Your welcome - thank you for taking the time to detail and share this very intimate journey within yourself and your relationship with your wife and others. You did in fact describe the feeling of sadness when you see your wife's eyes as she is reminded that your time is growing shorter. I can only imagine that she sees perhaps the same deep sadness in the reflection of your eyes. Do you both wonder about the time when recognition of one another will be gone - I can't imagine what that will feel like to the two of you Yo

I think you are actually better at identifying feelings that you realize.

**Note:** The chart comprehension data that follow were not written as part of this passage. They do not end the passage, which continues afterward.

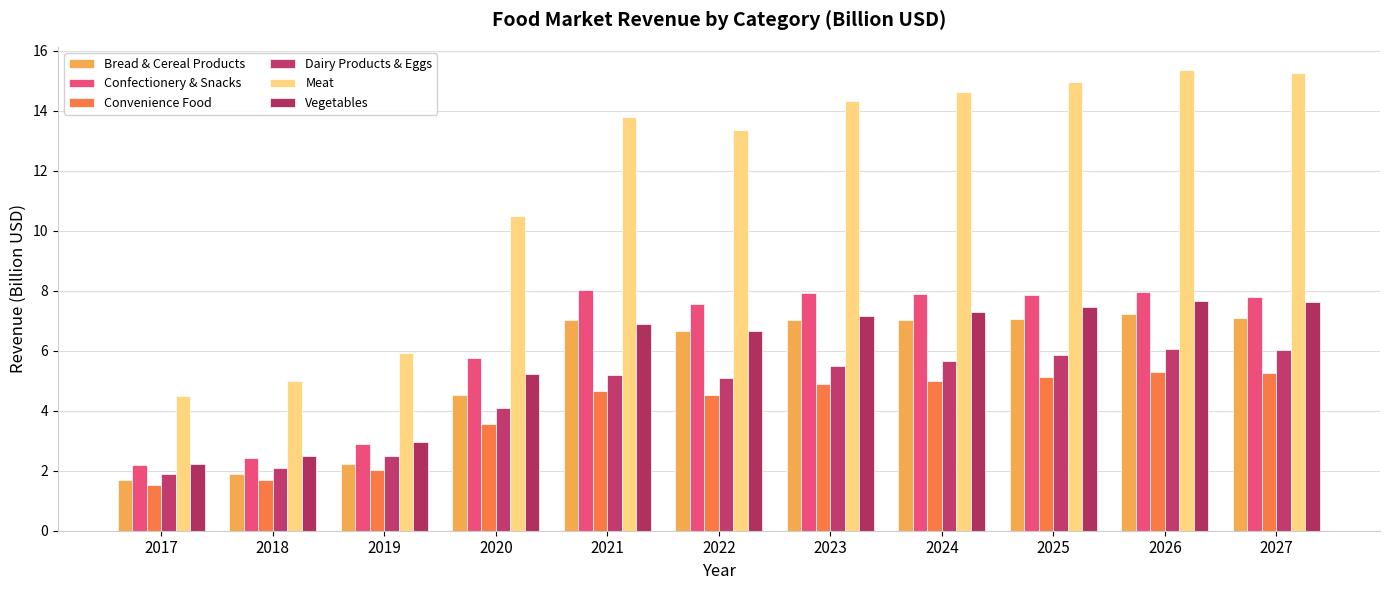

Is it true that Convenience Food equals 3.1 at 2022?

False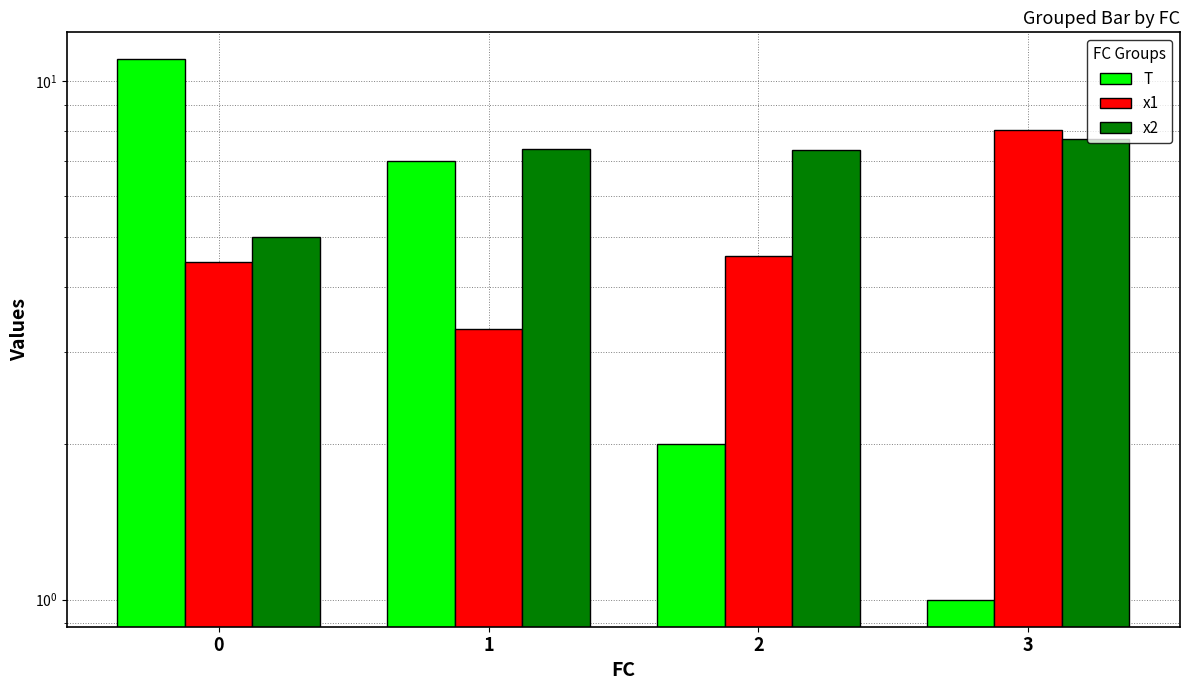

How many data points does each series have?

4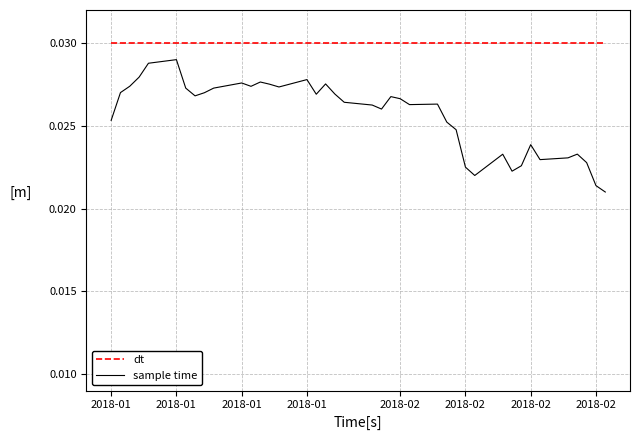

True or false: sample time and dt cross at least once.

False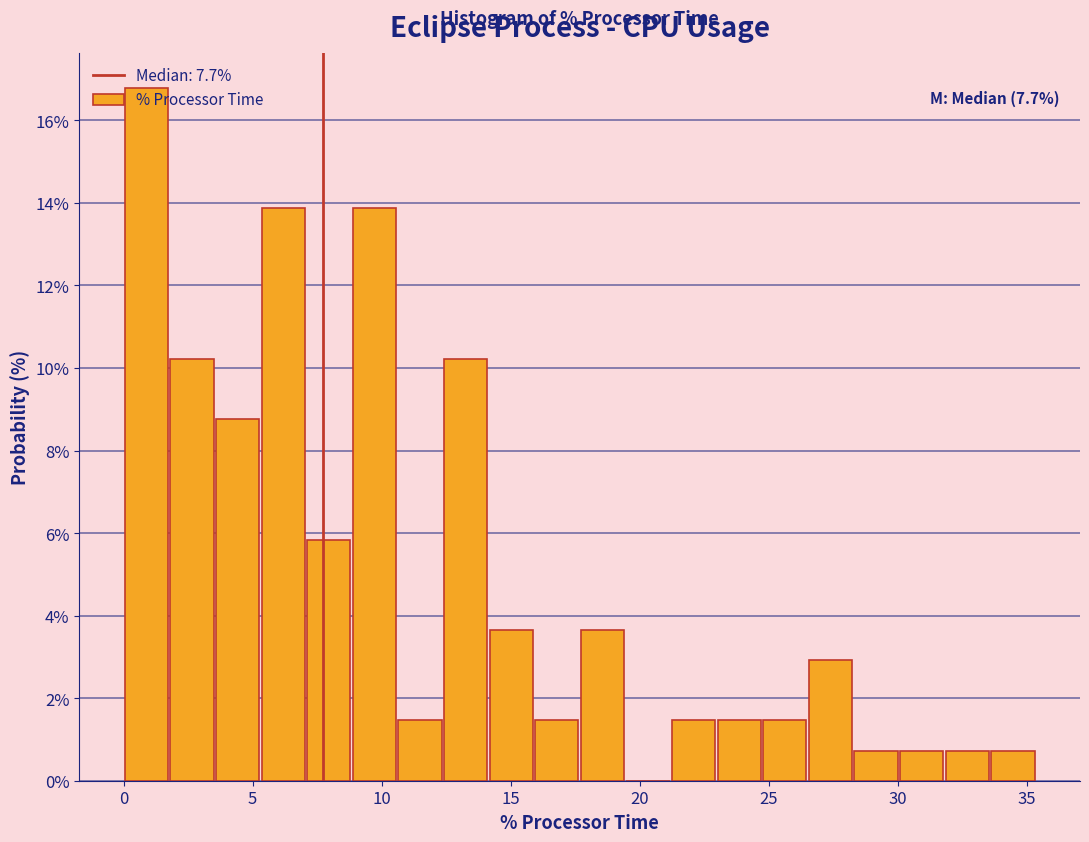

Around what value on the x-axis is the tallest bar? Give the approximate position of its centre, as read against the axis.

1.0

You mention being worried about progressing faster that you originally thought - sometimes when I am writing, I am surprised by what is absorbed by the paper I am writing on as the purity of my thoughts is exposed almost as though the process happens by putting it all into words instead of swirling in my head and heart.

I find myself praying for you, your wife and family for time to slow itself and for every moment to be cherished. We don't know each other at all, but I am going to miss you when you are no longer able to post. You are a very insightful writer and when my journey progresses, I hope to remember everything you have shared so that I will recognize those signposts and to record my journey as you have here and I will here and in my Journal for my adult sons.

Thank you Randy for being you.

Smartee profile image
Smartee

Thank you so much Randy, for taking the time and trouble to explain exactly how you feel as you progress through this terrible disease. My husband was officially diagnosed 18 months ago with Vascular Dementia although I really think it has been there for quite a few years beforehand but they were unable to make an official diagnosis as he has a metal hip and could not be given a MRI scan. At times he is almost like his old self, but as the day progresses, he gets very confused and cannot find the words he wants. This frustrates him so much that he just gives up. He asks me to tell him what he is trying to say which is just a guessing game for me.

I do not have much knowledge of what to expect as his condition progresses. I just know that he will suffer confusion. You have given me a great insight in to how he is feeling. Thank you. It will help me to be more understanding of what he is going through.

I commend you for writing such a comprehensive letter given your situation.